Cirencester (UK), November 2021 - HR leaders have risen to the challenge of supporting and leading organisations through the Covid-19 pandemic despite huge and accelerated changes in working practices. Fosway Group, one Europe's leading industry analysts, has launched its HR Realities 2021 research, which lifts the lid on post-pandemic working practices, technology investments, and HR innovation.
The last twelve months have seen accelerated changes in working practices for 93% of HR professionals, with 39% making significant changes to what they do and how they do it.
The research, carried out in partnership with UNLEASH, reveals that only 20% of respondents found it easy for their HR operation to cope with organisational changes caused by the COVID-19 pandemic. More than eight out of 10 (81%) of HR professionals say where, when, and how people work in their organisation has changed because of the pandemic. These changes have been the catalyst for HR teams to innovate their practices to better support a hybrid workforce.
The pandemic has accelerated HR's adoption of what might have been perceived as radical changes to HR policy before the pandemic, but which are now seen as essential in the new world of work: 83% have accelerated a progressive approach to flexible working; 64% have accelerated their approach to personal wellbeing; and 59% have accelerated their approach to employees' work-life balance.
The research shows that a shift to more hybrid ways of working - 62% of HR professionals expect their workforce will work less than two days a week in the office - is being driven by the desire to increase employee engagement and business productivity and effectiveness.
As a result of these changes, HR teams are focusing on new measures of success, the most popular being employee engagement and advocacy. These are followed by being an employer of choice; creating a 'digital ready' culture; diversity; equity; inclusion and belonging; and reduced employee turnover.
David Perring, director of research at Fosway Group, said, "This research shows that despite the challenges of managing through the Covid-19 crisis, HR professionals have been able to up their game and innovate their processes to meet the ever-changing and accelerating needs of the business. Much of the innovation is focused on flexible working and wellbeing, showing that HR teams recognise that people success will drive organisational success."

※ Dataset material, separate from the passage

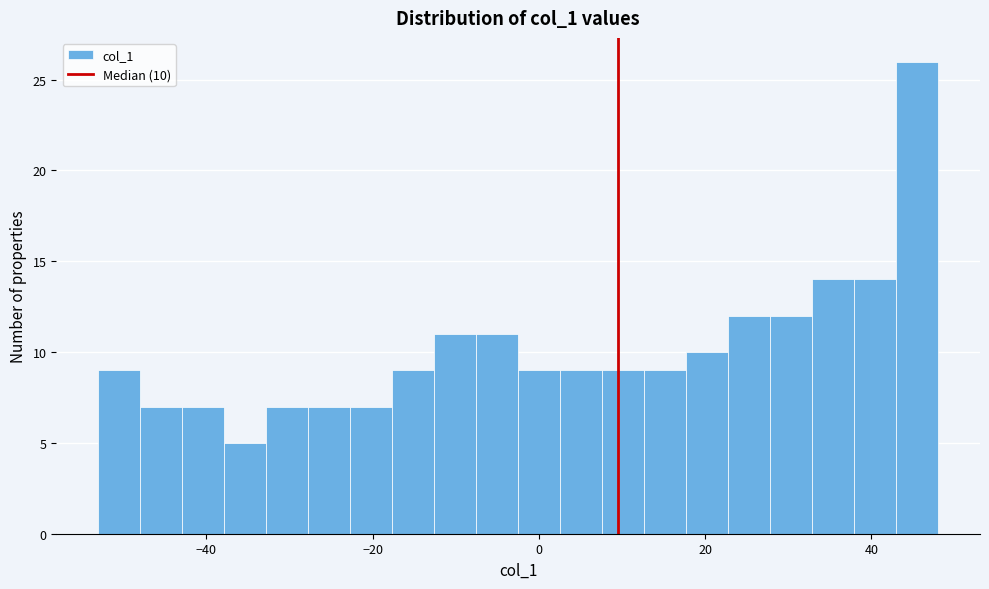

Read against the x-axis, roughly where is the centre of the tallest bar?

46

Despite this innovation, HR teams face technology challenges that are hampering their ability to accelerate change. A sizeable proportion (42%) say their HR systems are not fit for the modern workforce; 38% say they are; and 20% say they might be. The quality of the employee experience is the number one driver for changing HR systems, followed by the user interface and enhanced analytics.
The data shows that HR analytics (56%) is the number one area for HR technology investment; followed by recruiting and talent acquisition (45%); learning and development (44%); onboarding (44%); and talent mobility and career opportunities (40%).
Reflecting the impact of the skills challenge on organisations, 51% plan to change their onboarding and reboarding within two years, while 44% plan to change their systems that support talent mobility and career opportunities within the same period.
David Wilson, CEO of Fosway Group, added, "The HR innovation highlighted by this research shows how HR professionals have stepped up to accelerate and support changes in working practices. The data shows the focus for HR technology investments in the coming year is on reimagining the people experience, so organisations can expect to see disruption across key HR domains including analytics, learning and development, onboarding, and employee engagement.
Marc Coleman, founder and CEO at UNLEASH, commented, "After a year in which HR stepped up and became real heroes in organisations around the world, it is so important we check in with what's changed, what's serving us well - and what's not. The emphasis on the employee experience and the additional planned investment in people analytics show that HR has moved beyond the transactional to the transformational. We have to know and understand what our people want and respond to that, especially in such a tough talent market, where attraction and retention is more challenging than ever. I'm looking forward to sharing this research with our audience and continuing to unpack more insights in the weeks and months to come."
Research for Fosway's 2021 HR Realities was carried out between June and October 2021, with input from 313 HR professionals including chief HR officers, HR directors and managers, and HR technologists.